EXERCISE:
In the records below, find the line containing "If time permits, we"; restate it and every later line word for word, through the last.

RECORDS FOR THIS TASK:

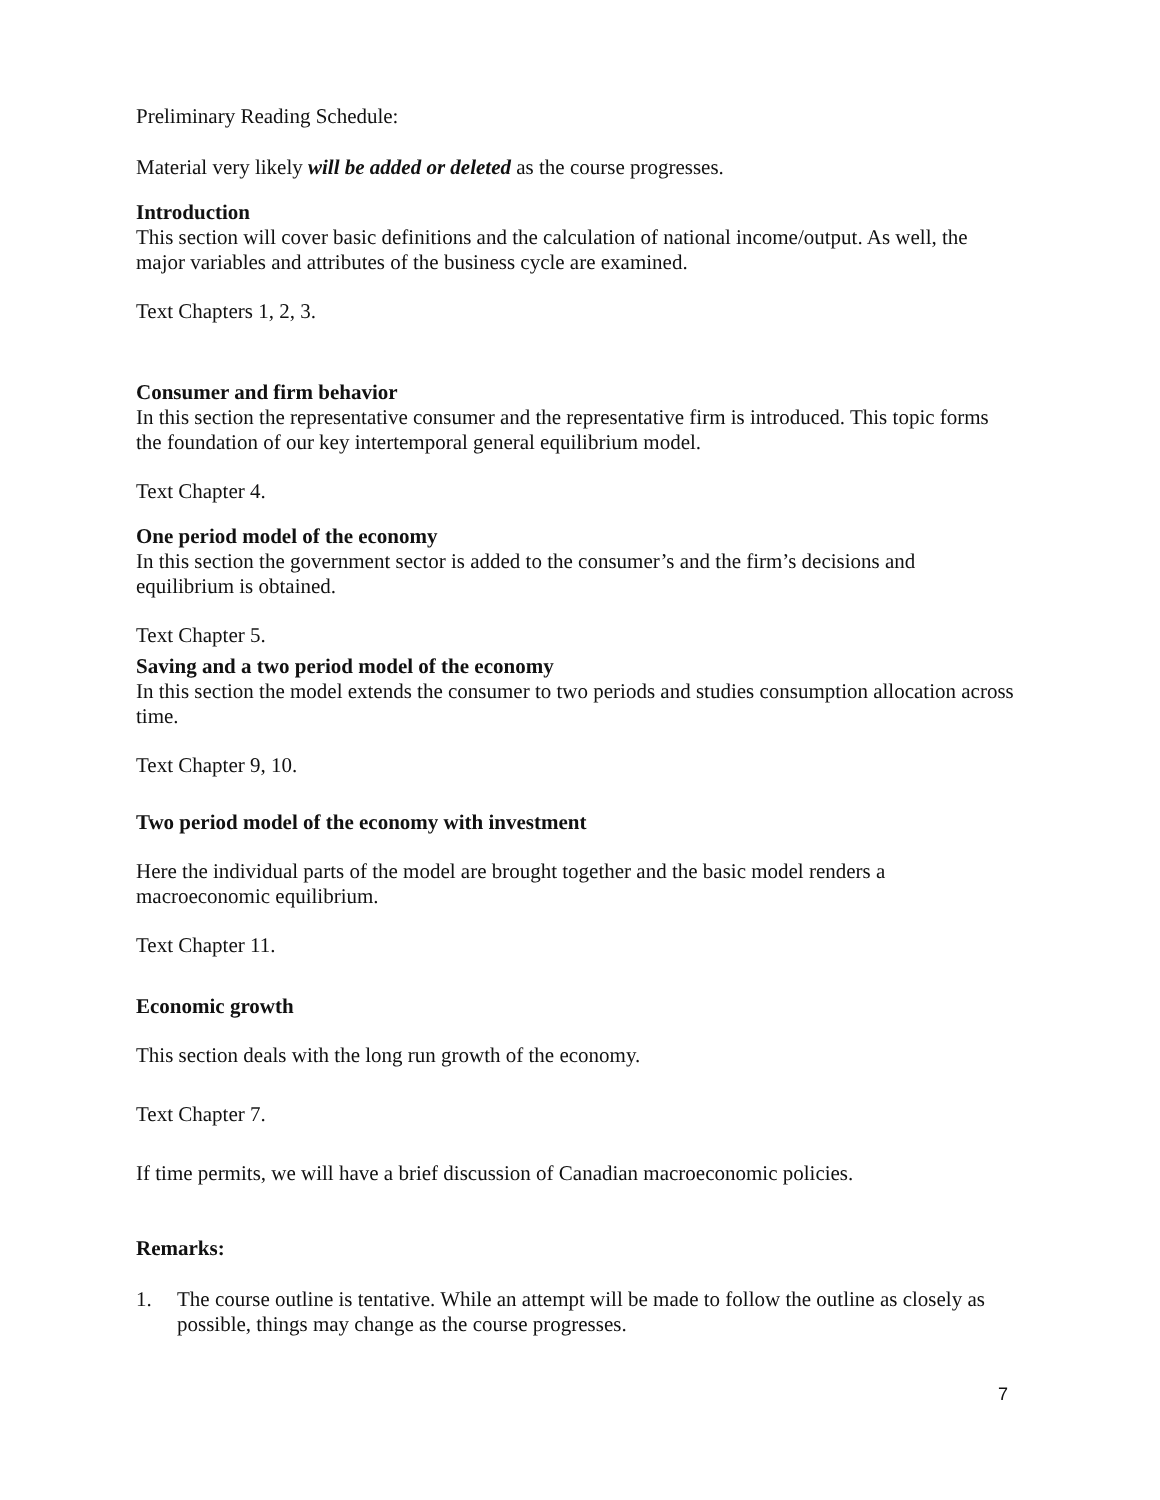Preliminary Reading Schedule:
Material very likely will be added or deleted as the course progresses.
Introduction
This section will cover basic definitions and the calculation of national income/output. As well, the major variables and attributes of the business cycle are examined.
Text Chapters 1, 2, 3.
Consumer and firm behavior
In this section the representative consumer and the representative firm is introduced. This topic forms the foundation of our key intertemporal general equilibrium model.
Text Chapter 4.
One period model of the economy
In this section the government sector is added to the consumer’s and the firm’s decisions and equilibrium is obtained.
Text Chapter 5.
Saving and a two period model of the economy
In this section the model extends the consumer to two periods and studies consumption allocation across time.
Text Chapter 9, 10.
Two period model of the economy with investment
Here the individual parts of the model are brought together and the basic model renders a macroeconomic equilibrium.
Text Chapter 11.
Economic growth
This section deals with the long run growth of the economy.
Text Chapter 7.
If time permits, we will have a brief discussion of Canadian macroeconomic policies.
Remarks:
1. The course outline is tentative. While an attempt will be made to follow the outline as closely as possible, things may change as the course progresses.
7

TASK ANSWER:
If time permits, we will have a brief discussion of Canadian macroeconomic policies.
Remarks:
1. The course outline is tentative. While an attempt will be made to follow the outline as closely as possible, things may change as the course progresses.
7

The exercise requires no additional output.